Collected data:
───
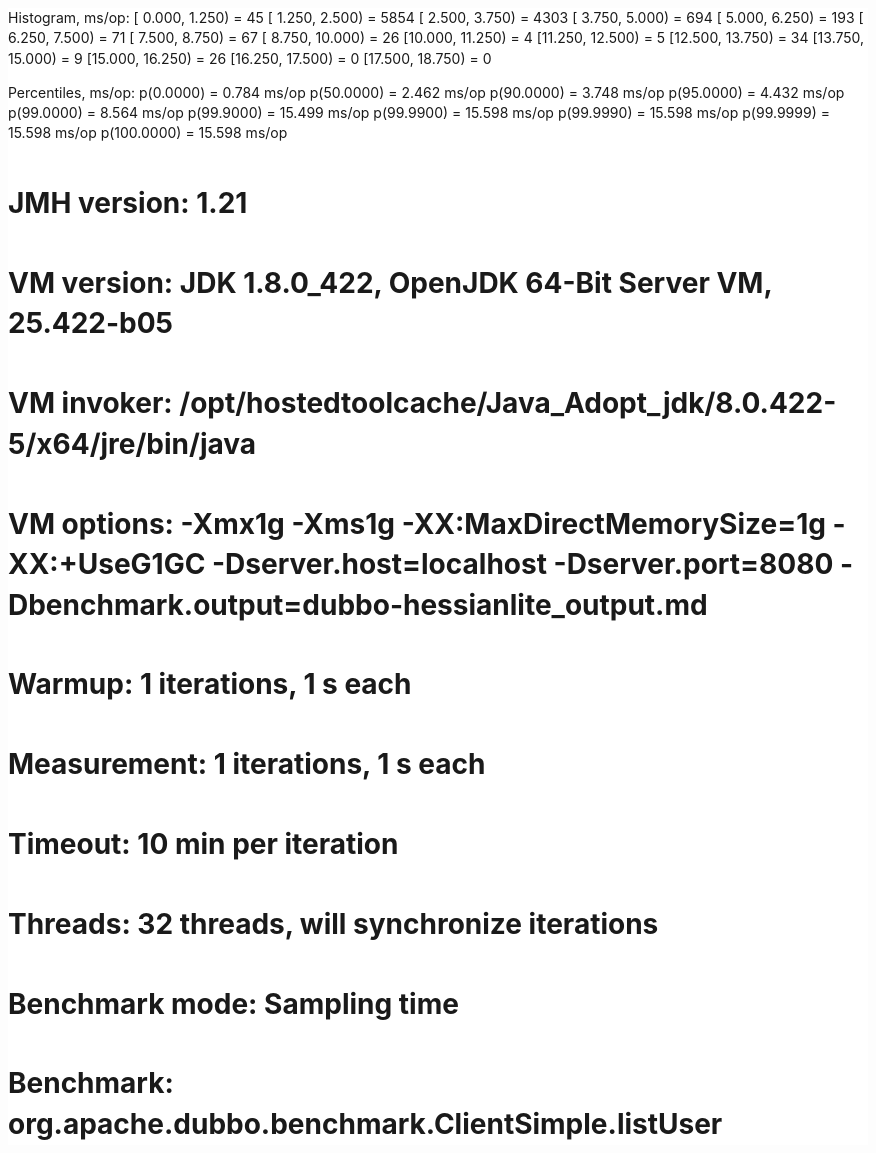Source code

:   Histogram, ms/op:
    [ 0.000,  1.250) = 45 
    [ 1.250,  2.500) = 5854 
    [ 2.500,  3.750) = 4303 
    [ 3.750,  5.000) = 694 
    [ 5.000,  6.250) = 193 
    [ 6.250,  7.500) = 71 
    [ 7.500,  8.750) = 67 
    [ 8.750, 10.000) = 26 
    [10.000, 11.250) = 4 
    [11.250, 12.500) = 5 
    [12.500, 13.750) = 34 
    [13.750, 15.000) = 9 
    [15.000, 16.250) = 26 
    [16.250, 17.500) = 0 
    [17.500, 18.750) = 0 

  Percentiles, ms/op:
      p(0.0000) =      0.784 ms/op
     p(50.0000) =      2.462 ms/op
     p(90.0000) =      3.748 ms/op
     p(95.0000) =      4.432 ms/op
     p(99.0000) =      8.564 ms/op
     p(99.9000) =     15.499 ms/op
     p(99.9900) =     15.598 ms/op
     p(99.9990) =     15.598 ms/op
     p(99.9999) =     15.598 ms/op
    p(100.0000) =     15.598 ms/op


# JMH version: 1.21
# VM version: JDK 1.8.0_422, OpenJDK 64-Bit Server VM, 25.422-b05
# VM invoker: /opt/hostedtoolcache/Java_Adopt_jdk/8.0.422-5/x64/jre/bin/java
# VM options: -Xmx1g -Xms1g -XX:MaxDirectMemorySize=1g -XX:+UseG1GC -Dserver.host=localhost -Dserver.port=8080 -Dbenchmark.output=dubbo-hessianlite_output.md
# Warmup: 1 iterations, 1 s each
# Measurement: 1 iterations, 1 s each
# Timeout: 10 min per iteration
# Threads: 32 threads, will synchronize iterations
# Benchmark mode: Sampling time
# Benchmark: org.apache.dubbo.benchmark.ClientSimple.listUser
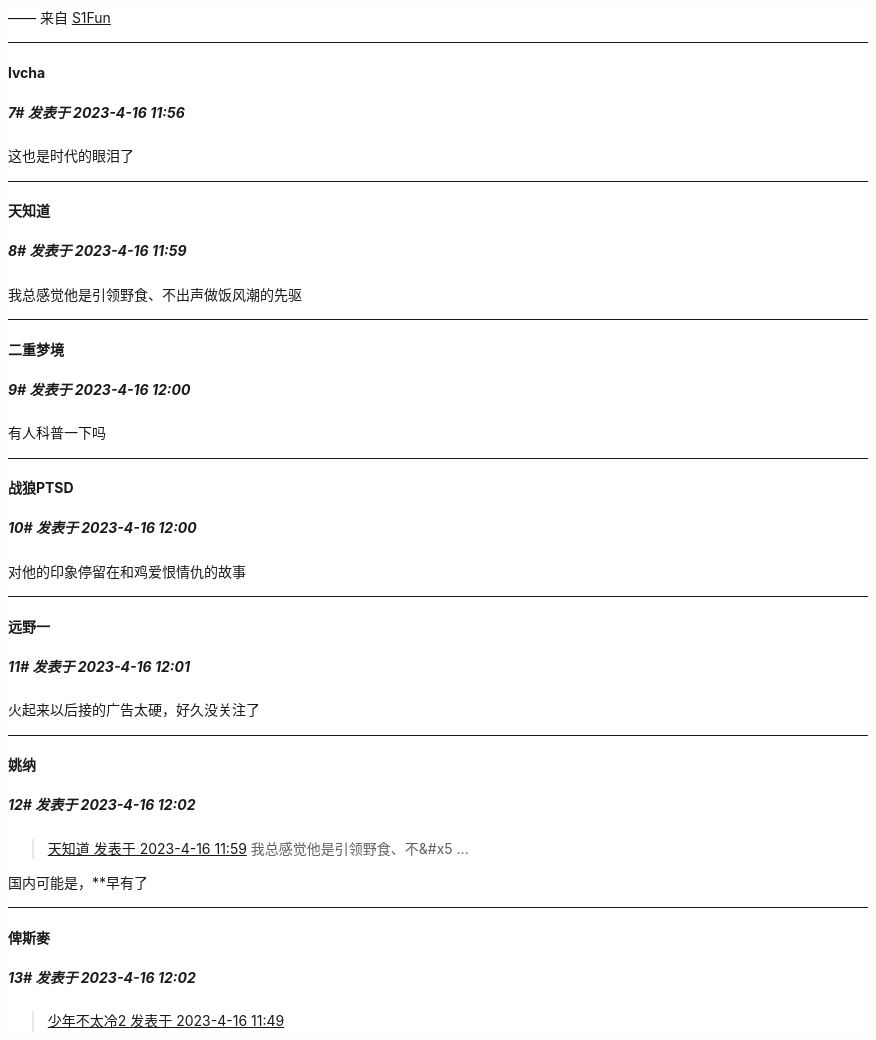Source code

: —— 来自 [S1Fun](https://s1fun.koalcat.com)

*****

####  lvcha  
##### 7#       发表于 2023-4-16 11:56

这也是时代的眼泪了

*****

####  天知道  
##### 8#       发表于 2023-4-16 11:59

我总感觉他是引领野食、不出声做饭风潮的先驱

*****

####  二重梦境  
##### 9#       发表于 2023-4-16 12:00

有人科普一下吗

*****

####  战狼PTSD  
##### 10#       发表于 2023-4-16 12:00

对他的印象停留在和鸡爱恨情仇的故事 

*****

####  远野一  
##### 11#       发表于 2023-4-16 12:01

火起来以后接的广告太硬，好久没关注了

*****

####  姚纳  
##### 12#       发表于 2023-4-16 12:02

<blockquote><a href="httphttps://bbs.saraba1st.com/2b/forum.php?mod=redirect&amp;goto=findpost&amp;pid=60473947&amp;ptid=2129049" target="_blank">天知道 发表于 2023-4-16 11:59</a>
我总感觉他是引领野食、不&amp;#x5 ...</blockquote>
国内可能是，**早有了

*****

####  俾斯麥  
##### 13#       发表于 2023-4-16 12:02

<blockquote><a href="httphttps://bbs.saraba1st.com/2b/forum.php?mod=redirect&amp;goto=findpost&amp;pid=60473807&amp;ptid=2129049" target="_blank">少年不太冷2 发表于 2023-4-16 11:49</a>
───
Work to be completed:
Write the records out once more, exactly as they appear, with no pictures.

Output of the task:
Source code

:   Histogram, ms/op:
    [ 0.000,  1.250) = 45 
    [ 1.250,  2.500) = 5854 
    [ 2.500,  3.750) = 4303 
    [ 3.750,  5.000) = 694 
    [ 5.000,  6.250) = 193 
    [ 6.250,  7.500) = 71 
    [ 7.500,  8.750) = 67 
    [ 8.750, 10.000) = 26 
    [10.000, 11.250) = 4 
    [11.250, 12.500) = 5 
    [12.500, 13.750) = 34 
    [13.750, 15.000) = 9 
    [15.000, 16.250) = 26 
    [16.250, 17.500) = 0 
    [17.500, 18.750) = 0 

  Percentiles, ms/op:
      p(0.0000) =      0.784 ms/op
     p(50.0000) =      2.462 ms/op
     p(90.0000) =      3.748 ms/op
     p(95.0000) =      4.432 ms/op
     p(99.0000) =      8.564 ms/op
     p(99.9000) =     15.499 ms/op
     p(99.9900) =     15.598 ms/op
     p(99.9990) =     15.598 ms/op
     p(99.9999) =     15.598 ms/op
    p(100.0000) =     15.598 ms/op


# JMH version: 1.21
# VM version: JDK 1.8.0_422, OpenJDK 64-Bit Server VM, 25.422-b05
# VM invoker: /opt/hostedtoolcache/Java_Adopt_jdk/8.0.422-5/x64/jre/bin/java
# VM options: -Xmx1g -Xms1g -XX:MaxDirectMemorySize=1g -XX:+UseG1GC -Dserver.host=localhost -Dserver.port=8080 -Dbenchmark.output=dubbo-hessianlite_output.md
# Warmup: 1 iterations, 1 s each
# Measurement: 1 iterations, 1 s each
# Timeout: 10 min per iteration
# Threads: 32 threads, will synchronize iterations
# Benchmark mode: Sampling time
# Benchmark: org.apache.dubbo.benchmark.ClientSimple.listUser
Source code

: —— 来自 [S1Fun](https://s1fun.koalcat.com)

*****

####  lvcha  
##### 7#       发表于 2023-4-16 11:56

这也是时代的眼泪了

*****

####  天知道  
##### 8#       发表于 2023-4-16 11:59

我总感觉他是引领野食、不出声做饭风潮的先驱

*****

####  二重梦境  
##### 9#       发表于 2023-4-16 12:00

有人科普一下吗

*****

####  战狼PTSD  
##### 10#       发表于 2023-4-16 12:00

对他的印象停留在和鸡爱恨情仇的故事 

*****

####  远野一  
##### 11#       发表于 2023-4-16 12:01

火起来以后接的广告太硬，好久没关注了

*****

####  姚纳  
##### 12#       发表于 2023-4-16 12:02

<blockquote><a href="httphttps://bbs.saraba1st.com/2b/forum.php?mod=redirect&amp;goto=findpost&amp;pid=60473947&amp;ptid=2129049" target="_blank">天知道 发表于 2023-4-16 11:59</a>
我总感觉他是引领野食、不&amp;#x5 ...</blockquote>
国内可能是，**早有了

*****

####  俾斯麥  
##### 13#       发表于 2023-4-16 12:02

<blockquote><a href="httphttps://bbs.saraba1st.com/2b/forum.php?mod=redirect&amp;goto=findpost&amp;pid=60473807&amp;ptid=2129049" target="_blank">少年不太冷2 发表于 2023-4-16 11:49</a>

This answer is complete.